(Records provided begins)

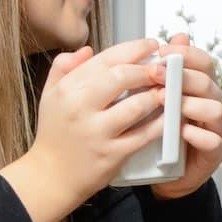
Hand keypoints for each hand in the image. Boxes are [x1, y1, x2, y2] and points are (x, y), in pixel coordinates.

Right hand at [1, 39, 170, 221]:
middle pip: (122, 77)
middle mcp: (80, 108)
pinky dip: (162, 123)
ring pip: (137, 105)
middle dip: (149, 69)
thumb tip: (87, 49)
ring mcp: (97, 132)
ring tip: (169, 89)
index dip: (134, 49)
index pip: (106, 59)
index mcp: (68, 89)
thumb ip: (64, 67)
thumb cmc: (55, 133)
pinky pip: (144, 134)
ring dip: (159, 94)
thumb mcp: (50, 95)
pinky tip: (171, 115)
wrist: (50, 176)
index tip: (152, 45)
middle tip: (165, 68)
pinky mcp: (113, 154)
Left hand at [151, 33, 221, 199]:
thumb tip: (175, 35)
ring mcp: (218, 128)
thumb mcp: (158, 99)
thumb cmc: (162, 131)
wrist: (165, 172)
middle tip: (156, 75)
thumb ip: (166, 72)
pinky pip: (214, 142)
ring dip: (191, 104)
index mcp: (202, 88)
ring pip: (216, 109)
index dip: (187, 53)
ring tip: (166, 105)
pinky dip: (198, 135)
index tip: (163, 50)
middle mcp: (214, 104)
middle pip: (208, 82)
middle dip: (182, 77)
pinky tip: (180, 132)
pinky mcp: (216, 153)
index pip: (204, 62)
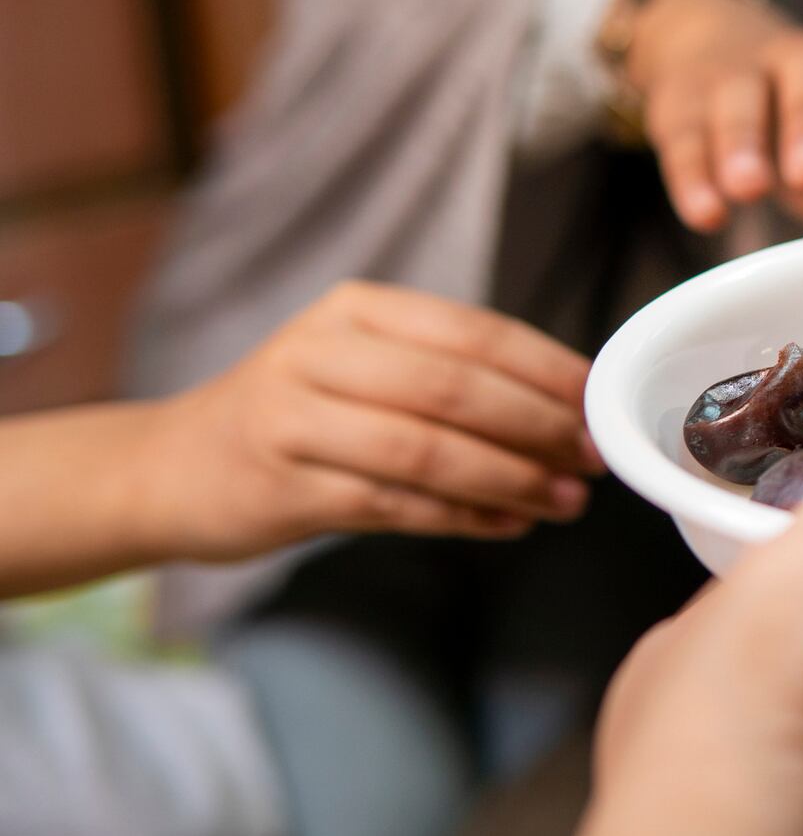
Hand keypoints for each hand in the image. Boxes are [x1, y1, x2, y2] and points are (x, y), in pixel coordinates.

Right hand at [139, 282, 595, 559]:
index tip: (597, 404)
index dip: (548, 371)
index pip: (475, 333)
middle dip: (539, 428)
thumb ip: (449, 373)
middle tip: (591, 460)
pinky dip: (463, 518)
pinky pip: (395, 507)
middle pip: (457, 391)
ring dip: (511, 481)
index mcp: (356, 311)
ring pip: (430, 453)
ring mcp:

(Records provided ends)

### What is expected
When you copy the data above, reproduce each line exactly and skip every image.

### Solution to this exercise
Hand keypoints for each hand in the image. Boxes are [x1, y1, x2, y2] and points are (x, y), in pixel coordinates.

Right hand at [1, 39, 170, 221]:
middle pip: (122, 77)
middle mcp: (80, 108)
pinky dip: (162, 123)
ring pip: (137, 105)
middle dip: (149, 69)
thumb tip: (87, 49)
ring mcp: (97, 132)
ring tip: (169, 89)
index dip: (134, 49)
index pip: (106, 59)
index mcp: (68, 89)
thumb ip: (64, 67)
thumb cmc: (55, 133)
pinky pip: (144, 134)
ring dip: (159, 94)
thumb mcp: (50, 95)
pinky tip: (171, 115)
wrist: (50, 176)
index tip: (152, 45)
middle tip: (165, 68)
pinky mcp: (113, 154)
Left hand at [151, 33, 221, 199]:
thumb tip: (175, 35)
ring mcp: (218, 128)
thumb mcp: (158, 99)
thumb cmc: (162, 131)
wrist: (165, 172)
middle tip: (156, 75)
thumb ip: (166, 72)
pinky pip: (214, 142)
ring dip: (191, 104)
index mcp: (202, 88)
ring pip: (216, 109)
index dip: (187, 53)
ring tip: (166, 105)
pinky dip: (198, 135)
index tip: (163, 50)
middle mcp: (214, 104)
middle pip: (208, 82)
middle dip: (182, 77)
pinky tip: (180, 132)
pinky mcp: (216, 153)
index pip: (204, 62)
Hand keypoints for each hand in the image. Boxes are [x1, y1, x2, y2] and points are (x, y), in pixel coordinates.

Right hand at [139, 282, 595, 559]:
index tip: (597, 404)
index dip: (548, 371)
index pip: (475, 333)
middle dip: (539, 428)
thumb ip: (449, 373)
middle tip: (591, 460)
pinky dip: (463, 518)
pinky pip: (395, 507)
middle pip: (457, 391)
ring dip: (511, 481)
index mcp: (356, 311)
ring pip: (430, 453)
ring mcp:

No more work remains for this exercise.